** Opening Source extract block **

I hate to say it, but I’ve seen channels where the guy was testing some cheap welder and came up with welds not much better than those, and declared that the welder was pretty good because - look at those welds! Problem was, when he shows welds made with his “good” machine, they were about the same. And people were praising the “great” welds and wanted him to do more so they could learn from him as he was such a good welder. There are any number of channels like that. It’s frightening.
Finding reliable information can definitely be hard. Even more so when you consider that perfect welds can be done easily on a bench, and then shown on camera. It’s a totally different world welding something on a bench vs on an out of position project. Even worse, many people to only show their best work and work that’s not reflective of the real world. It’s also very easy for people who don’t understand something fully, to get the wrong idea off of videos. That’s why I make it a point to be more realistic in what I show and purposely show screw ups along with mentioning them. The truth is, if I wanted to make perfect welds on something I am an excellent tig welder and I would just use that. Many things tig is either too slow or not ideal for, so stick and wire are far better. Both of those are far harder to achieve “perfect” welds with, but luckily that’s not really needed to make things very strong.
Yes welder and Vevor sends out a bunch of product for utube creators to gently review to just about anybody they can. Part of the deal is not to disparage their product, well what about blaming themselves?

** Closing Source extract block **

_Questions to answer:_
**1)** Retype the stretch of the welding discussion from "I hate to say" through "that. It’s frightening.".
**2)** Pick up the welding discussion after its last sentence and keep it going.
The material after this has no connection to the welding discussion.

** Opening Provided material block **

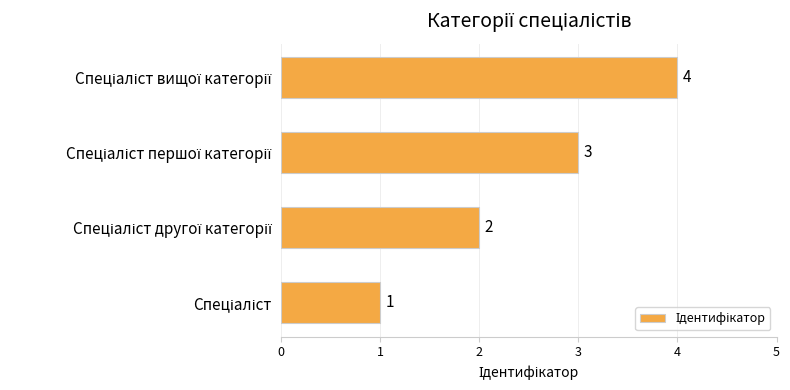

What is the maximum value shown in the chart?

4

** Closing Provided material block **

_Responses per task:_
**1)**
I hate to say it, but I’ve seen channels where the guy was testing some cheap welder and came up with welds not much better than those, and declared that the welder was pretty good because - look at those welds! Problem was, when he shows welds made with his “good” machine, they were about the same. And people were praising the “great” welds and wanted him to do more so they could learn from him as he was such a good welder. There are any number of channels like that. It’s frightening.

**2)**
@@tsl7881 Everlast us infamous fir that. They sued reviewers for saying that something wasn’t perfect. I can’t stand that company.
Just plasma gouge it and use a dye grinder for the rest. Excavating a weld is an art as and repairing bad welds
My plasma doesn't have gouge and I don't have the amperage for carbon. He is showing how most would have to fix a weld.
Sir what milwaukee battery you recommend i have 4.0ah battery but they run out fairly quick between 20-10mins of grinding 😢
For an angle grinder I have two batteries, 5.0 and 8.0. The 8.0 has been very reliable and has noticeable longer runtime than the 5.0. I have used the 12.0 a lot and after a year I swear it doesn’t have much more run time than a 8.0. The new forge batteries offer more power but not a huge gain in run time from what I have seen.
@makingmistakeswithgreg thank you sir, you have helped me quite alot with welding.
Another great video! If the poorly executed weld was performed by the mig process, instead of stick, could one go over the weld with a higher heat setting to accomplish the same as the 6010 rod did, especially if the weld was not structural?
If not overhead of vertical , larger rod more amps work the puddle to remove slag but might not pass xray or best quility but still can be very strong
The mig process doesn’t penetrate very well due to the nature of it. I have a feeling if you used 100% co2 gas and ran fairly high voltage the results would be similar to the 6010 rod in the video. One of the biggest driver of penetration (and arc force) is voltage. That 6010 pass I welded over the bad weld with was probably running 28-30 volts with a decent arc gap. Higher voltage like that with wire becomes “spray arc” and requires a significantly more powerful wire welder than many people have.
@@jacobclark89 despite not having any root fusion, I did a bend test on that fillet weld. Although I didn’t film it, I will say I had a 18in pipe wrench with a cheater bar and it took all of my 230lbs to break it towards the face of the weld. Way stronger than I would have expected.
@@makingmistakeswithgreg alot of stuff is welded with lazer welding and some of it may not be very strong comparied to a weld with good bead geometry but more than strong enough to not fail .
i like to find the old lincoln tombstone used or not the hade two arbon rods
Greg you had it rigged easy. Its always some crud got trapped in a corner or in a tight spot you can't get a grinder into.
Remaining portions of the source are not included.